- Born: October 17, 1969 (age 56) Los Angeles, California, U.S.
- Education: USC
- Occupations: Chief Executive Officer, DropIn, Inc.

= Louis Ziskin =

Founder of DropIn, Inc live video platform (born 1969)

Louis Ziskin (born October 17, 1969) is CEO and founder of DropIn, Inc. an on-demand live video platform catering at launch to the insurance and automotive industries.

==Early life==
In 1997, Ziskin became a major importer of the drug 3,4 methylenedioxymethamphetamine (more commonly known as ecstasy) in Los Angeles, running the largest MDMA smuggling operation in US history.

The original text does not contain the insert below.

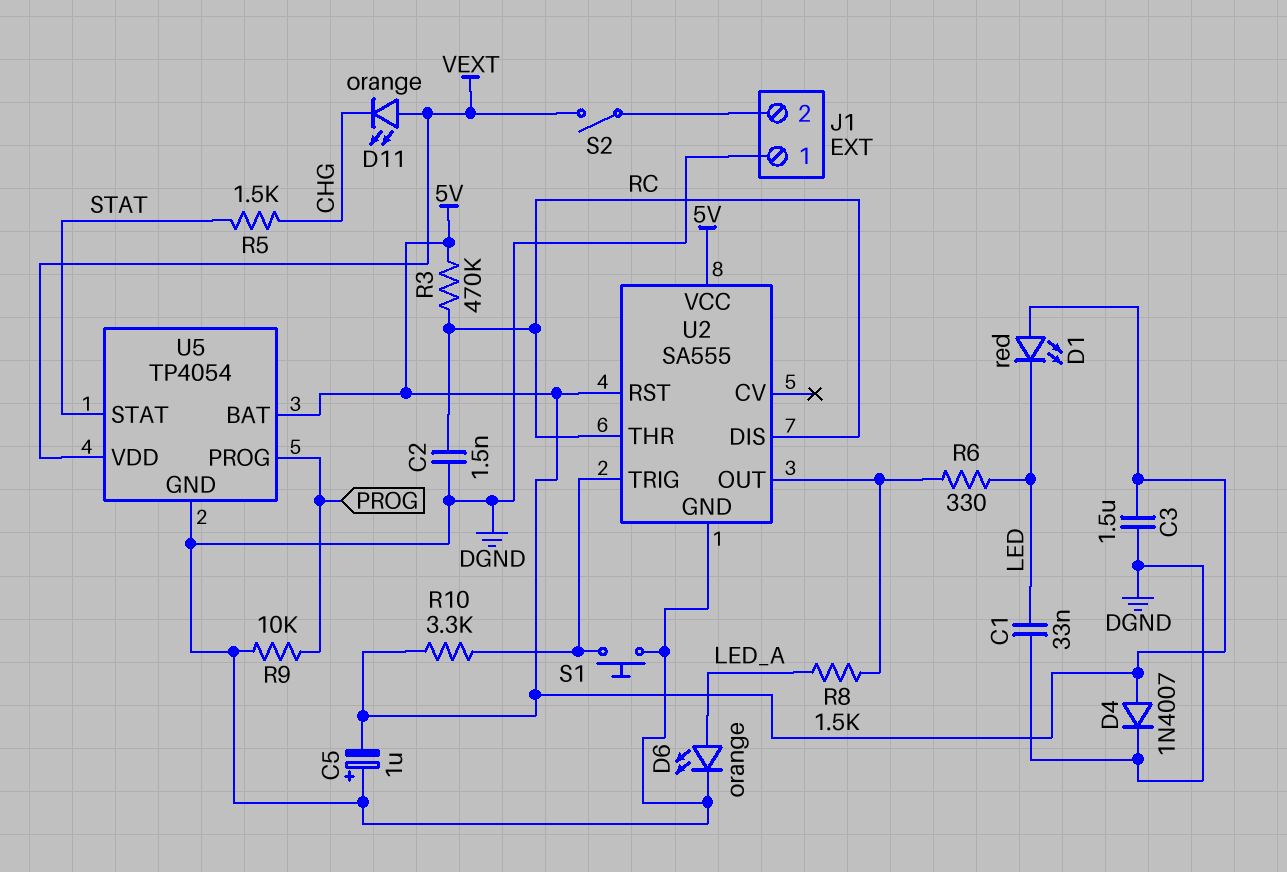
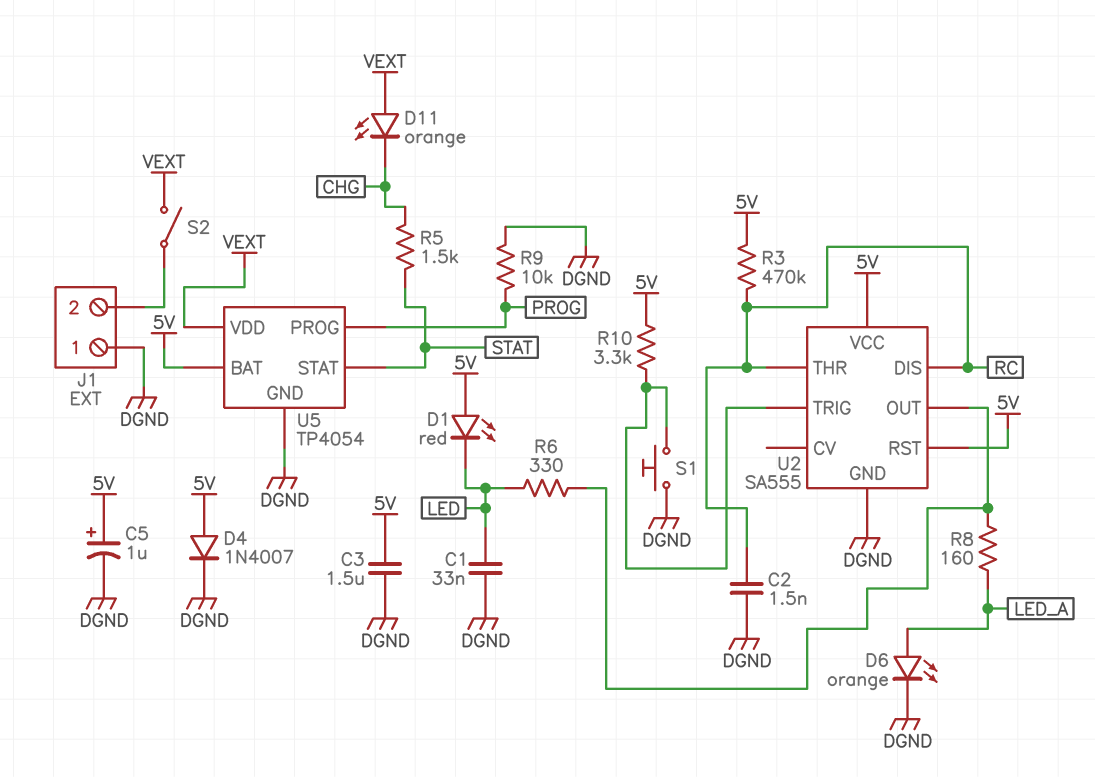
C5: 1uF (plus DGND, minus 5V) -> 1uF (plus 5V, minus DGND)
R8: 1.5k (LED_A, U2/OUT) -> 160 (LED_A, U2/OUT)

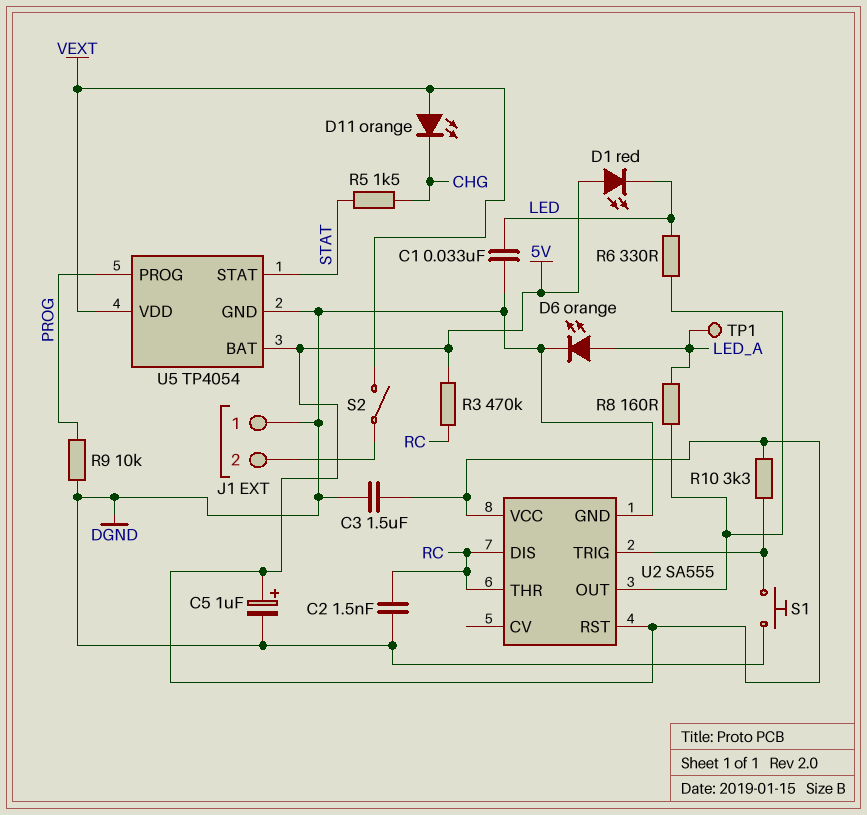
D4: diode 1N4007 (A 5V, K DGND) -> none
TP1: none -> test point (LED_A)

Ziskin et al imported the drug to the United States via Europe.

Ziskin was taken into custody in December 1, 2000 and charged in CR 00-24(D)-RSWL, for transactions beginning in November 1999 and continuing up until the seizures of December 22, 1999. Ziskin was convicted of smuggling 700 pounds of ecstasy into Southern California via FedEx and other various shipping companies, the largest-ever United States government seizure of the drug and subsequently sentenced to a term of imprisonment.

On December 14, 2000, Ziskin was charged in an indictment in the case CR 00-852(D)-CAS, stemming from drug-trafficking actions that took place between January 2000 and September 2000. Following his conviction in 00-24(D)RSWL, Ziskin lost a double jeopardy appeal for the second indictment CR 00-852(D)-CAS. Ziskin then filed to represent himself and after several highly contentious hearings concerning wiretap evidence and exculpatory information being withheld, the government settled all claims against Ziskin for a 188-month sentence and a 9 million dollar fine.

==DropIn==
DropIn, Inc. is a remote on-demand video inspection platform that creates live video feeds of any place in the world, at any time. The service caters to the insurance and automotive industries.

==Philanthropy==
In the time since his incarceration and subsequent release, Ziskin is a frequent public speaker lecturing about anti-recidivism and addiction recovery. He also gives regularly to organizations that contribute to addiction education.